- [CONSIGNE]
Extrayez du matériel ci-dessous toutes les lignes de classification, du règne jusqu'au nom commun, et recopiez-les sans y changer quoi que ce soit.

──────────

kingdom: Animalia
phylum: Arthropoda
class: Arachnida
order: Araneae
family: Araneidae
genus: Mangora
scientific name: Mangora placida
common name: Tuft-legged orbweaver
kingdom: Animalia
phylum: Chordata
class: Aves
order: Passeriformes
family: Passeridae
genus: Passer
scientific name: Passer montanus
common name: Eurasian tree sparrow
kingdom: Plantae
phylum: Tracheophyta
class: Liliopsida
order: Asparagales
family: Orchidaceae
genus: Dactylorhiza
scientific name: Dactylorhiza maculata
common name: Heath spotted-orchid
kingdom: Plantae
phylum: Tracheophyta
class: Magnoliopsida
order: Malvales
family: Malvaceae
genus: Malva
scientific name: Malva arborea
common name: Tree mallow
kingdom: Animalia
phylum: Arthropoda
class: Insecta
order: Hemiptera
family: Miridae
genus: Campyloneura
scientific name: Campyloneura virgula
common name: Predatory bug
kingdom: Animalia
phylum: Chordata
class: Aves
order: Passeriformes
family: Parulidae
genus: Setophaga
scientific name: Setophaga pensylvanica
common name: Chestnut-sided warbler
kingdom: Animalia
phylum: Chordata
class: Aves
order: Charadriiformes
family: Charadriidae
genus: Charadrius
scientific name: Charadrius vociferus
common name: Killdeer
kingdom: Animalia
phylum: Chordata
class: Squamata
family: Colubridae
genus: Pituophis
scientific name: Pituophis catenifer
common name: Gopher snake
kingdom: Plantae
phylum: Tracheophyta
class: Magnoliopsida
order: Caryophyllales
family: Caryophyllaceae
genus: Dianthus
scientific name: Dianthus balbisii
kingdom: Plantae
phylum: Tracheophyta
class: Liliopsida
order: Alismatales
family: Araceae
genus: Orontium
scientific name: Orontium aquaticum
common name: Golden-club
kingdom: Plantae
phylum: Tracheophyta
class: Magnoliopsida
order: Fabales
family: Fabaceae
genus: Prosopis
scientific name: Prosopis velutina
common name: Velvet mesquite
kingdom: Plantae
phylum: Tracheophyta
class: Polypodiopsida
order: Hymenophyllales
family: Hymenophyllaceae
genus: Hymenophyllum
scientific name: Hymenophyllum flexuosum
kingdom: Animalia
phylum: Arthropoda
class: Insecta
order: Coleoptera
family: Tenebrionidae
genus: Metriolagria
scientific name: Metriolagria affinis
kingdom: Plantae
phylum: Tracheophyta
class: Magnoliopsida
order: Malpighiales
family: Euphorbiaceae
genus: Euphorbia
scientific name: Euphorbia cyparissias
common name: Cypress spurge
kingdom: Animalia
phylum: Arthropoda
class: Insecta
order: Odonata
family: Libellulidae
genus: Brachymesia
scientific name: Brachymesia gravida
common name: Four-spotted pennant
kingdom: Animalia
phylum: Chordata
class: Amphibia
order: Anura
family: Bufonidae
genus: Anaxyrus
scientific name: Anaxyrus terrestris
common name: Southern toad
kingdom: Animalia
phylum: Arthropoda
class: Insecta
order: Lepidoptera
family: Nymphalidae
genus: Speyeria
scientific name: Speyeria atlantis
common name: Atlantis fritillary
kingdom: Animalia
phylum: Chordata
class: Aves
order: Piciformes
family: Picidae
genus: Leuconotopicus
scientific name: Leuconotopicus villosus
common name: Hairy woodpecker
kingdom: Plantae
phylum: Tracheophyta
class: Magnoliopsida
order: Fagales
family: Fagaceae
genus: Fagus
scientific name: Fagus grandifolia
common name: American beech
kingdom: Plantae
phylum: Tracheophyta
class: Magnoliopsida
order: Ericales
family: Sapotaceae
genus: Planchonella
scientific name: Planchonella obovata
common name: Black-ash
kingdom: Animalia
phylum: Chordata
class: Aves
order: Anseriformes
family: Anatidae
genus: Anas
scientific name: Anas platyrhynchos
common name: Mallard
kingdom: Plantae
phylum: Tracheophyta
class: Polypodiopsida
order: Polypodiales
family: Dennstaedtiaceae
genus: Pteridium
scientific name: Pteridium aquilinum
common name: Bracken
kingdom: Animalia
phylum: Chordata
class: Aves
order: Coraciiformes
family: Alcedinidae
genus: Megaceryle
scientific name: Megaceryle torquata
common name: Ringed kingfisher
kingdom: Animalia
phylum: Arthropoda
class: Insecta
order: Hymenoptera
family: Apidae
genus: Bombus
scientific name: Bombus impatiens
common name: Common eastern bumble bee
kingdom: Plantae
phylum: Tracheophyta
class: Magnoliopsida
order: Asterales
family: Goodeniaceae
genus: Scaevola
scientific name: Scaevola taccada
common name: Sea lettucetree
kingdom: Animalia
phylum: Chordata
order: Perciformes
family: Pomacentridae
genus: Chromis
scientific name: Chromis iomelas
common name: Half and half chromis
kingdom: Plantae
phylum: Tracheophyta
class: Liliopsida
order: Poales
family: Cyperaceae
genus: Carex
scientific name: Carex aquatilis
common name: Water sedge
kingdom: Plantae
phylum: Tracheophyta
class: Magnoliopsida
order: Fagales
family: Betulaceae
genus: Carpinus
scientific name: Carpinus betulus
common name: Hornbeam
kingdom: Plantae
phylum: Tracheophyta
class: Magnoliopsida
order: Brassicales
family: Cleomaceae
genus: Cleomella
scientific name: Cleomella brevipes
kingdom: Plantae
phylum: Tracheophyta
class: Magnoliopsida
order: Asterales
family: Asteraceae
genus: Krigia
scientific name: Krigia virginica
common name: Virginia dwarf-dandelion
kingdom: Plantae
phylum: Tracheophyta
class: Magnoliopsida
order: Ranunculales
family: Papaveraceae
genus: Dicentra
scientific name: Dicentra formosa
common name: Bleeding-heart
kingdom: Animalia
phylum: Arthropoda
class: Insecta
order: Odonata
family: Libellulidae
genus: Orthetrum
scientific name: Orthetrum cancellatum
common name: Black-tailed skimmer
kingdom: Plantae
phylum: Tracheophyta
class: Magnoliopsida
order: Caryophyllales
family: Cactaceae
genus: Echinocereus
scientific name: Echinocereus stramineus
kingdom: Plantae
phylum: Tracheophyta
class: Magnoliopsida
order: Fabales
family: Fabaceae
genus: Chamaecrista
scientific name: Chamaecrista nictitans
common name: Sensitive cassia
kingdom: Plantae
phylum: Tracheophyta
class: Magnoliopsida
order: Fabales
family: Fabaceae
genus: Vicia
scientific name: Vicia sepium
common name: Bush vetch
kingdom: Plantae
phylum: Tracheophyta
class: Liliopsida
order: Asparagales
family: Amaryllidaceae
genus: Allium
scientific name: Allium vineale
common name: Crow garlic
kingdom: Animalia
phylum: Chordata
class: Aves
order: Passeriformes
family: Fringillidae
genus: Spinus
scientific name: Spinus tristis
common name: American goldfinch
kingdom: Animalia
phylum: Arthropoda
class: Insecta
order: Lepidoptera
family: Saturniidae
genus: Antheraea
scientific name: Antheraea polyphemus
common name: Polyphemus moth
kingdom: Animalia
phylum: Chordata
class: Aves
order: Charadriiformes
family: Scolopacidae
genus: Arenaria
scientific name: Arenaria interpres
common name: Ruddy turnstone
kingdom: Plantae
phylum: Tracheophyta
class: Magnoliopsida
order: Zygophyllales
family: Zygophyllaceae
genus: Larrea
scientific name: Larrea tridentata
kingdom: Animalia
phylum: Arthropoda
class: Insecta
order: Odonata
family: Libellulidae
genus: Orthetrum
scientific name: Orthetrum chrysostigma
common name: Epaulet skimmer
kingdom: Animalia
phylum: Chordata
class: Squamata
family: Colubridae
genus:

──────────

- [RÉSULTAT OBTENU]
kingdom: Animalia
phylum: Arthropoda
class: Arachnida
order: Araneae
family: Araneidae
genus: Mangora
scientific name: Mangora placida
common name: Tuft-legged orbweaver
kingdom: Animalia
phylum: Chordata
class: Aves
order: Passeriformes
family: Passeridae
genus: Passer
scientific name: Passer montanus
common name: Eurasian tree sparrow
kingdom: Plantae
phylum: Tracheophyta
class: Liliopsida
order: Asparagales
family: Orchidaceae
genus: Dactylorhiza
scientific name: Dactylorhiza maculata
common name: Heath spotted-orchid
kingdom: Plantae
phylum: Tracheophyta
class: Magnoliopsida
order: Malvales
family: Malvaceae
genus: Malva
scientific name: Malva arborea
common name: Tree mallow
kingdom: Animalia
phylum: Arthropoda
class: Insecta
order: Hemiptera
family: Miridae
genus: Campyloneura
scientific name: Campyloneura virgula
common name: Predatory bug
kingdom: Animalia
phylum: Chordata
class: Aves
order: Passeriformes
family: Parulidae
genus: Setophaga
scientific name: Setophaga pensylvanica
common name: Chestnut-sided warbler
kingdom: Animalia
phylum: Chordata
class: Aves
order: Charadriiformes
family: Charadriidae
genus: Charadrius
scientific name: Charadrius vociferus
common name: Killdeer
kingdom: Animalia
phylum: Chordata
class: Squamata
family: Colubridae
genus: Pituophis
scientific name: Pituophis catenifer
common name: Gopher snake
kingdom: Plantae
phylum: Tracheophyta
class: Magnoliopsida
order: Caryophyllales
family: Caryophyllaceae
genus: Dianthus
scientific name: Dianthus balbisii
kingdom: Plantae
phylum: Tracheophyta
class: Liliopsida
order: Alismatales
family: Araceae
genus: Orontium
scientific name: Orontium aquaticum
common name: Golden-club
kingdom: Plantae
phylum: Tracheophyta
class: Magnoliopsida
order: Fabales
family: Fabaceae
genus: Prosopis
scientific name: Prosopis velutina
common name: Velvet mesquite
kingdom: Plantae
phylum: Tracheophyta
class: Polypodiopsida
order: Hymenophyllales
family: Hymenophyllaceae
genus: Hymenophyllum
scientific name: Hymenophyllum flexuosum
kingdom: Animalia
phylum: Arthropoda
class: Insecta
order: Coleoptera
family: Tenebrionidae
genus: Metriolagria
scientific name: Metriolagria affinis
kingdom: Plantae
phylum: Tracheophyta
class: Magnoliopsida
order: Malpighiales
family: Euphorbiaceae
genus: Euphorbia
scientific name: Euphorbia cyparissias
common name: Cypress spurge
kingdom: Animalia
phylum: Arthropoda
class: Insecta
order: Odonata
family: Libellulidae
genus: Brachymesia
scientific name: Brachymesia gravida
common name: Four-spotted pennant
kingdom: Animalia
phylum: Chordata
class: Amphibia
order: Anura
family: Bufonidae
genus: Anaxyrus
scientific name: Anaxyrus terrestris
common name: Southern toad
kingdom: Animalia
phylum: Arthropoda
class: Insecta
order: Lepidoptera
family: Nymphalidae
genus: Speyeria
scientific name: Speyeria atlantis
common name: Atlantis fritillary
kingdom: Animalia
phylum: Chordata
class: Aves
order: Piciformes
family: Picidae
genus: Leuconotopicus
scientific name: Leuconotopicus villosus
common name: Hairy woodpecker
kingdom: Plantae
phylum: Tracheophyta
class: Magnoliopsida
order: Fagales
family: Fagaceae
genus: Fagus
scientific name: Fagus grandifolia
common name: American beech
kingdom: Plantae
phylum: Tracheophyta
class: Magnoliopsida
order: Ericales
family: Sapotaceae
genus: Planchonella
scientific name: Planchonella obovata
common name: Black-ash
kingdom: Animalia
phylum: Chordata
class: Aves
order: Anseriformes
family: Anatidae
genus: Anas
scientific name: Anas platyrhynchos
common name: Mallard
kingdom: Plantae
phylum: Tracheophyta
class: Polypodiopsida
order: Polypodiales
family: Dennstaedtiaceae
genus: Pteridium
scientific name: Pteridium aquilinum
common name: Bracken
kingdom: Animalia
phylum: Chordata
class: Aves
order: Coraciiformes
family: Alcedinidae
genus: Megaceryle
scientific name: Megaceryle torquata
common name: Ringed kingfisher
kingdom: Animalia
phylum: Arthropoda
class: Insecta
order: Hymenoptera
family: Apidae
genus: Bombus
scientific name: Bombus impatiens
common name: Common eastern bumble bee
kingdom: Plantae
phylum: Tracheophyta
class: Magnoliopsida
order: Asterales
family: Goodeniaceae
genus: Scaevola
scientific name: Scaevola taccada
common name: Sea lettucetree
kingdom: Animalia
phylum: Chordata
order: Perciformes
family: Pomacentridae
genus: Chromis
scientific name: Chromis iomelas
common name: Half and half chromis
kingdom: Plantae
phylum: Tracheophyta
class: Liliopsida
order: Poales
family: Cyperaceae
genus: Carex
scientific name: Carex aquatilis
common name: Water sedge
kingdom: Plantae
phylum: Tracheophyta
class: Magnoliopsida
order: Fagales
family: Betulaceae
genus: Carpinus
scientific name: Carpinus betulus
common name: Hornbeam
kingdom: Plantae
phylum: Tracheophyta
class: Magnoliopsida
order: Brassicales
family: Cleomaceae
genus: Cleomella
scientific name: Cleomella brevipes
kingdom: Plantae
phylum: Tracheophyta
class: Magnoliopsida
order: Asterales
family: Asteraceae
genus: Krigia
scientific name: Krigia virginica
common name: Virginia dwarf-dandelion
kingdom: Plantae
phylum: Tracheophyta
class: Magnoliopsida
order: Ranunculales
family: Papaveraceae
genus: Dicentra
scientific name: Dicentra formosa
common name: Bleeding-heart
kingdom: Animalia
phylum: Arthropoda
class: Insecta
order: Odonata
family: Libellulidae
genus: Orthetrum
scientific name: Orthetrum cancellatum
common name: Black-tailed skimmer
kingdom: Plantae
phylum: Tracheophyta
class: Magnoliopsida
order: Caryophyllales
family: Cactaceae
genus: Echinocereus
scientific name: Echinocereus stramineus
kingdom: Plantae
phylum: Tracheophyta
class: Magnoliopsida
order: Fabales
family: Fabaceae
genus: Chamaecrista
scientific name: Chamaecrista nictitans
common name: Sensitive cassia
kingdom: Plantae
phylum: Tracheophyta
class: Magnoliopsida
order: Fabales
family: Fabaceae
genus: Vicia
scientific name: Vicia sepium
common name: Bush vetch
kingdom: Plantae
phylum: Tracheophyta
class: Liliopsida
order: Asparagales
family: Amaryllidaceae
genus: Allium
scientific name: Allium vineale
common name: Crow garlic
kingdom: Animalia
phylum: Chordata
class: Aves
order: Passeriformes
family: Fringillidae
genus: Spinus
scientific name: Spinus tristis
common name: American goldfinch
kingdom: Animalia
phylum: Arthropoda
class: Insecta
order: Lepidoptera
family: Saturniidae
genus: Antheraea
scientific name: Antheraea polyphemus
common name: Polyphemus moth
kingdom: Animalia
phylum: Chordata
class: Aves
order: Charadriiformes
family: Scolopacidae
genus: Arenaria
scientific name: Arenaria interpres
common name: Ruddy turnstone
kingdom: Plantae
phylum: Tracheophyta
class: Magnoliopsida
order: Zygophyllales
family: Zygophyllaceae
genus: Larrea
scientific name: Larrea tridentata
kingdom: Animalia
phylum: Arthropoda
class: Insecta
order: Odonata
family: Libellulidae
genus: Orthetrum
scientific name: Orthetrum chrysostigma
common name: Epaulet skimmer
kingdom: Animalia
phylum: Chordata
class: Squamata
family: Colubridae
genus:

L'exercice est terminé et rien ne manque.